• 掲載文:
= = =
院長 / つぶやき / 2017.8.12 23:30

要するにびっこの原因は何だ?と言う時には
いきなりレントゲン検査しちゃダメですよ、と言うお話。

自画自賛の診断でした。

やや肥満傾向のダックスが後肢の跛行を訴えて来院しました。

肥満傾向・ダックス・後肢跛行
この3つが揃うと椎間板疾患を真っ先に考えます。
そうならばレントゲンで確認、となりますが
その前に問診をもうちょっと詳しくとることと触診が必要です。
これを飛ばしていきなり検査はしちゃいけません。

触診では疼痛、麻痺の症状があるかどうか、です。
腰部から股関節、大腿部、膝関節、下腿部、足根関節、指骨と行っていきます。
しかし全く異常所見がありません。
という事で麻痺の症状もなし。

さて、何が跛行の原因か。
飼い主さんの話をもう一度反復してみましょう。

昨日シャンプを自宅で行った。
その際結構暴れた。
シャンプーの直後に跛行があった。
跛行のパターンは「足を挙げた状態」
今日は跛行が治まっている。

シャンプーの際にトラブルがあったのか?
例えば、無理やり体をこすったり足を引っ張ったり。
ならば痛めるとするならば関節の可能性があるけれど
触診では反応が見られない。
筋肉を傷めたのか?
ならば関節同様昨日から今日で痛みが強くなるならいざ知らず弱まっているからおかしい。
骨折ならなおさら昨日より痛みが強くなるはず。

シャンプー後に何かあったのか?
しかし転んだとかそんな話は全くない。
= = =
収集データ:
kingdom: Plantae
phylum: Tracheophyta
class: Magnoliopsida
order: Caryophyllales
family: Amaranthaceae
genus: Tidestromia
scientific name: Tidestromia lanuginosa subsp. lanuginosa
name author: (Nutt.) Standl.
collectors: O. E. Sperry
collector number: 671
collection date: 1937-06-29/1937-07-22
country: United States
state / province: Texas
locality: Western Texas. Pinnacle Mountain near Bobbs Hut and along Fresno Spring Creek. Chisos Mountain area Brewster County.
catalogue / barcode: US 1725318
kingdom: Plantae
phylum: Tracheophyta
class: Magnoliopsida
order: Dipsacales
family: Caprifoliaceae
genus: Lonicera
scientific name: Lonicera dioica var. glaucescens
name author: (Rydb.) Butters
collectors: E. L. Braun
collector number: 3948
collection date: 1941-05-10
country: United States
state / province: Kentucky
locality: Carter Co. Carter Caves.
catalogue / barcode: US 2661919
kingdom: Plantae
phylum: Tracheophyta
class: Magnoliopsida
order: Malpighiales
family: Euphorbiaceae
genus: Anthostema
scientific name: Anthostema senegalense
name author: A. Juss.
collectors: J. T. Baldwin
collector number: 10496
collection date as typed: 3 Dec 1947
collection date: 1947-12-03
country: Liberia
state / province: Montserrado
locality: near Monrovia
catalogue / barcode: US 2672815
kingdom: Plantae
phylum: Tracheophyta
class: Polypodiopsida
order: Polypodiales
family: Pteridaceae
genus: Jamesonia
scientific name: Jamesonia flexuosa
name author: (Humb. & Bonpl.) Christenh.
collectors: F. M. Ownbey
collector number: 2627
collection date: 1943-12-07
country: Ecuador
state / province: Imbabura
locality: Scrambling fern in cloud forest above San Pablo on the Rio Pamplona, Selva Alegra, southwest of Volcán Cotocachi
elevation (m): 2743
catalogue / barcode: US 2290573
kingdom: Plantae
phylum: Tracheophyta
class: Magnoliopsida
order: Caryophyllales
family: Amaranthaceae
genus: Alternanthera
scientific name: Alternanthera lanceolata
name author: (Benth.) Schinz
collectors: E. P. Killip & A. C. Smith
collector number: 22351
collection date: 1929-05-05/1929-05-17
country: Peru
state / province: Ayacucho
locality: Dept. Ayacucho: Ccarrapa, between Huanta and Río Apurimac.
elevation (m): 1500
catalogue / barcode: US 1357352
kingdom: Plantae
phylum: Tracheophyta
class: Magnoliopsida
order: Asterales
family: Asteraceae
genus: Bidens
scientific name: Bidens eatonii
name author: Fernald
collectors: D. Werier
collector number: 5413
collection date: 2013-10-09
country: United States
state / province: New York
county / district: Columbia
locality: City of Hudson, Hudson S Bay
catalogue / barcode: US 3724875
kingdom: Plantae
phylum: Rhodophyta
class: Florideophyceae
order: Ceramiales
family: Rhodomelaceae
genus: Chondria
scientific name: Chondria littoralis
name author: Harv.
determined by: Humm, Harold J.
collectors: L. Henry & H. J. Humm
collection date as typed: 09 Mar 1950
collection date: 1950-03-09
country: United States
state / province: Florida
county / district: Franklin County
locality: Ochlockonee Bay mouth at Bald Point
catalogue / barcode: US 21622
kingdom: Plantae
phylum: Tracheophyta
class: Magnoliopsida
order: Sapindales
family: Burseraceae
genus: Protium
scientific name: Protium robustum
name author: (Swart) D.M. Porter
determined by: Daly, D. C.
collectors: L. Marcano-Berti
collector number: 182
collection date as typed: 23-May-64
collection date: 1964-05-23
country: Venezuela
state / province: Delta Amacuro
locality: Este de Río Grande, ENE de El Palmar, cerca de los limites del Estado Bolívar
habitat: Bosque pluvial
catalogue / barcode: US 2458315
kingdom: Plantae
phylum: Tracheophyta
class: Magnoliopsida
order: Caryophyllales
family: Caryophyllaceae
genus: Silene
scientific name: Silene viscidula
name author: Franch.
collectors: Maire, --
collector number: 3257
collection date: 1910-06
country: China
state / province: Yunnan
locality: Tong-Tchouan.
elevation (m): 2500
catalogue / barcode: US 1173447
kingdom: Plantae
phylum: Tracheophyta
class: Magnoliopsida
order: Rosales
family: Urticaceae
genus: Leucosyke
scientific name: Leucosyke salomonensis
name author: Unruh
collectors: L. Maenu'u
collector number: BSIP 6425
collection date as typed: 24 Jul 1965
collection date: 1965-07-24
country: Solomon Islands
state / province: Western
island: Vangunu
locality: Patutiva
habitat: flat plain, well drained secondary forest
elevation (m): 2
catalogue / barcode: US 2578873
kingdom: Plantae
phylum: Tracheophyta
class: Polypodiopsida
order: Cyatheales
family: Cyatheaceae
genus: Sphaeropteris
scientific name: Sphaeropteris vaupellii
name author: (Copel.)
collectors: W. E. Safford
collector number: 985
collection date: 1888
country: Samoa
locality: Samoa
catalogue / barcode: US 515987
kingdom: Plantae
= = =
• 次の課題:
- 1) ダックスの跛行についての文章を読み、次の問いにそれぞれ答えよ。
(a) 椎間板疾患を真っ先に考えるのは、どの三つがそろったときか。
(b) 触診では何があるかどうかを確かめるのか。
(c) 飼い主の話では、跛行のパターンはどのような状態だったか。
- 2) ダックスの跛行についての文章を、最後の一文の後から書き継げ。

• 課題の解答:
- 1)
(a) 肥満傾向、ダックス、後肢跛行の三つがそろったときである。
(b) 疼痛と麻痺の症状があるかどうかを確かめる。
(c) 「足を挙げた状態」だった。

- 2)
足をもう一度よく診てみると爪が非常に長くなっており
散歩に行ってないんだろうなと言うのはよくわかる。
ひょっとして内またあたりに何かあるかな?と思い体をひっくり返してみる。
じ〜っと観察してみると・・・趾間の皮膚を含め炎症らしきものはないけれど
長くなった爪が1本だけ根元から折れてました。
出血痕はあるけれど今は出血なし。
折れた詰めはほぼ皮一枚で繋がっている感じ。

という事で原因は爪が折れたことでした。
繋がっている部分を切って止血処置をしておしまいです。

もしも確認せずいきなりレントゲンを撮っていたら
ダックス特有の椎間狭窄を見つけて
変形性化骨も見つけて

「多分椎間板障害でしょうねぇ〜」と言いつつ
鎮痛剤を出して終わりだったでしょう。

血液検査、レントゲン検査、超音波検査など
実施すれば何かしら所見は得られるかもしれませんが
真実はその中にはなかったわけです。
やはり視診・聴診・触診を先に行うべきなんですね。

まずは自らの体を使って検査することが大事ですよ。
それで診断がつけばコストもかかりませんし
飼い主さんも満足じゃないでしょうかね。
レントゲン撮れば病院側は満足かもしれませんが
無駄な検査はしない、と言うのは医療も獣医療も同じだと思います。